IMAGE AND VIDEO UNDERSTANDING WITH CONSTRAINED RESOURCES
Publication or External Link
Recent advances in computer vision tasks have been driven by high-capacity deep neural networks, particularly Convolutional Neural Networks (CNNs) with hundreds of layers trained in a supervised manner. However, this poses two significant challenges: (1) the increased depth in CNNs that leads to significant improvements over competitive benchmarks at the same time, limits their deployment in real-world scenarios due to high computational cost, (2) the need to collect millions of human labeled samples for training prevents such approaches to scale, especially for fine-grained image understanding like semantic segmentation, where dense annotations are extremely expensive to obtain. To mitigate these issues, we focus on image and video understanding with constrained resources, in the forms of computational resources and annotation resources. In particular, we present approaches that (1) investigate dynamic computation frameworks which adaptively allocate computing resources on-the-fly given a novel image/video to manage the trade-off between accuracy and computational complexity; (2) derive robust representations with minimal human supervision through exploring context relationships or using shared information across domains.
With this in mind, we first introduce BlockDrop, a conditional computation approach that learns to dynamically choose which layers of a deep network to execute during inference so as to best reduce total computation without degrading prediction accuracy. Next, we generalize the idea of conditional computation of images to videos by presenting AdaFrame, a framework that adaptively selects relevant frames on a per-input basis for fast video recognition. AdaFrame assumes access to all frames in videos, and hence can be only used in offline settings. To mitigate this issue, we introduce LiteEval, a simple yet effective coarse-to-fine framework for resource efficient video recognition, suitable for both online and offline scenarios.

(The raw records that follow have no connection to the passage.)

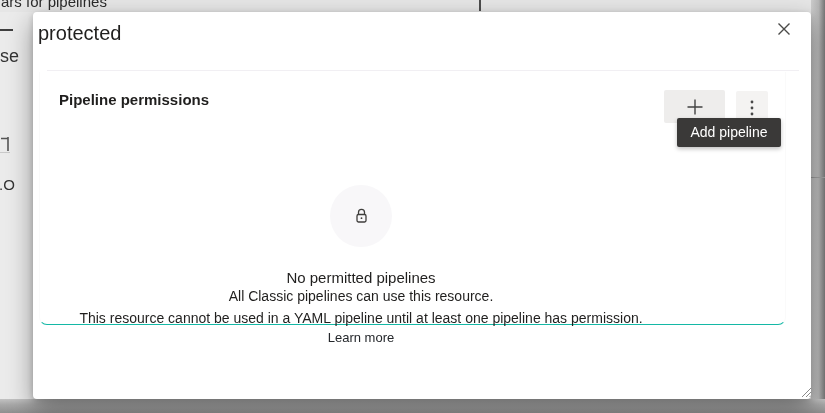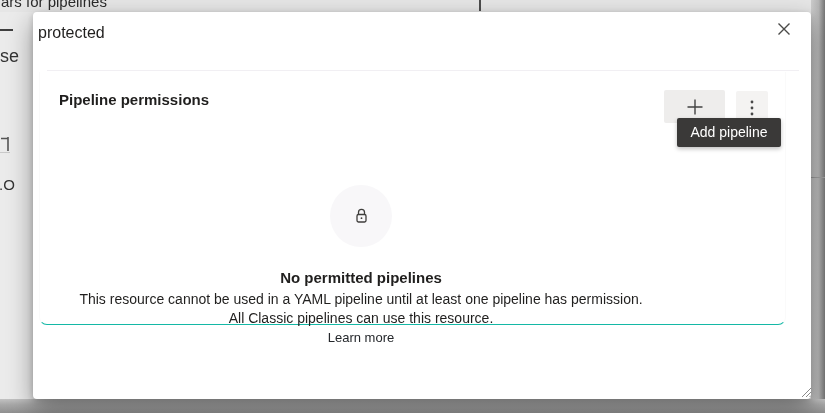--- a/index.html
+++ b/index.html
@@ -28,41 +28,41 @@
   .bg-faint-line{position:absolute;left:0;top:152px;width:10px;height:1px;background:#c9c9c9;}
   .bg-frag-o{position:absolute;left:-1px;top:176px;font-size:15px;color:#333;}
   .bg-right-strip{position:absolute;left:811px;top:0;width:14px;height:413px;
     background:linear-gradient(90deg,#cccccc 0%,#b5b5b5 55%,#757575 100%);}
   .bg-right-divider{position:absolute;left:811px;top:177px;width:14px;height:1px;background:#9e9e9e;}
   .bg-bottom-strip{position:absolute;left:0;top:399px;width:825px;height:14px;
     background:linear-gradient(180deg,#c2c2c2 0%,#a8a8a8 40%,#8f8f8f 100%);}
   
   .panel{position:absolute;left:33px;top:12px;width:778px;height:387px;background:#ffffff;
     border-radius:4px;box-shadow:0 10px 26px rgba(0,0,0,.38),0 2px 6px rgba(0,0,0,.18);}
-  .panel-title{position:absolute;left:5px;top:9px;font-size:16px;line-height:24px;font-weight:400;color:var(--text);}
+  .panel-title{position:absolute;left:5px;top:9px;font-size:20px;line-height:24px;font-weight:400;color:var(--text);}
   .close-btn{position:absolute;left:736px;top:2px;width:30px;height:30px;display:flex;align-items:center;
     justify-content:center;background:transparent;border:none;cursor:pointer;}
   .header-divider{position:absolute;left:14px;top:58px;width:752px;height:1px;background:#f1eff3;}
   
   .card{position:absolute;left:6px;top:60px;width:747px;height:253px;background:#fff;
     border-bottom:1px solid #14b8a6;border-left:1px solid rgba(0,0,0,.02);border-right:1px solid rgba(0,0,0,.02);
     border-radius:0 0 8px 8px;}
   .card-heading{position:absolute;left:19px;top:19px;font-size:15px;font-weight:700;color:var(--text);}
   .btn-add{position:absolute;left:624px;top:18px;width:61px;height:33px;background:var(--button_hover_bg);
     border:none;border-radius:2px;display:flex;align-items:center;justify-content:center;cursor:pointer;}
   .btn-more{position:absolute;left:696px;top:19px;width:32px;height:33px;background:var(--button_bg);
     border:none;border-radius:2px;display:flex;align-items:center;justify-content:center;cursor:pointer;}
   .tooltip{position:absolute;left:644px;top:106px;width:104px;height:29px;background:var(--tooltip_bg);
     color:#fff;font-size:14px;line-height:29px;text-align:center;border-radius:2px;z-index:20;
     box-shadow:0 2px 4px rgba(0,0,0,.25);}
   
   .zero-state{position:absolute;left:0;top:113px;width:642px;text-align:center;}
   .lock-circle{width:62px;height:62px;border-radius:50%;background:var(--circle_bg);margin:0 auto;
     display:flex;align-items:center;justify-content:center;}
-  .zs-title{margin-top:22px;font-size:15px;font-weight:700;line-height:18px;color:var(--text);}
+  .zs-title{margin-top:22px;font-size:15px;font-weight:400;line-height:18px;color:var(--text);}
   .zs-line{font-size:14px;line-height:19px;color:var(--text);}
   .zs-line1{margin-top:3px;}
   .zs-learn{display:inline-block;font-size:13px;line-height:19px;color:#24272b;text-decoration:none;cursor:pointer;}
   
   .resize-handle{position:absolute;left:766px;top:373px;width:12px;height:12px;cursor:nwse-resize;}
 </style>
 </head>
 <body>
 
 <div class="bg-top-strip"></div>
@@ -110,22 +110,22 @@
 
     <div class="zero-state">
       <div class="lock-circle">
         <svg width="17" height="18" viewBox="0 0 17 18">
           <path d="M5.5,7.5 V5.3 a3,3 0 0 1 6,0 V7.5" stroke="#3f3e3c" stroke-width="1.3" fill="none"></path>
           <rect x="4" y="7.5" width="9" height="7.5" rx="1.4" stroke="#3f3e3c" stroke-width="1.3" fill="none"></rect>
           <circle cx="8.5" cy="11.2" r="0.9" fill="#3f3e3c"></circle>
         </svg>
       </div>
       <div class="zs-title">No permitted pipelines</div>
+      <div class="zs-line">All Classic pipelines can use this resource.</div>
       <div class="zs-line zs-line1">This resource cannot be used in a YAML pipeline until at least one pipeline has permission.</div>
-      <div class="zs-line">All Classic pipelines can use this resource.</div>
       <a class="zs-learn">Learn more</a>
     </div>
   </div>
 
   <div class="tooltip">Add pipeline</div>
 
   <svg class="resize-handle" width="12" height="12" viewBox="0 0 12 12">
     <path d="M3,12 L12,3 M7,12 L12,7 M10.5,12 L12,10.5" stroke="#8a8a8a" stroke-width="1" fill="none"></path>
   </svg>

To derive robust feature representations with limited annotation resources, we first explore the power of spatial context as a supervisory signal for learning visual representations. In addition, we also propose to learn from synthetic data rendered by modern computer graphics tools, where ground-truth labels are readily available. We propose Dual Channel-wise Alignment Networks (DCAN), a simple yet effective approach to reduce domain shift at both pixel-level and feature-level, for unsupervised scene adaptation.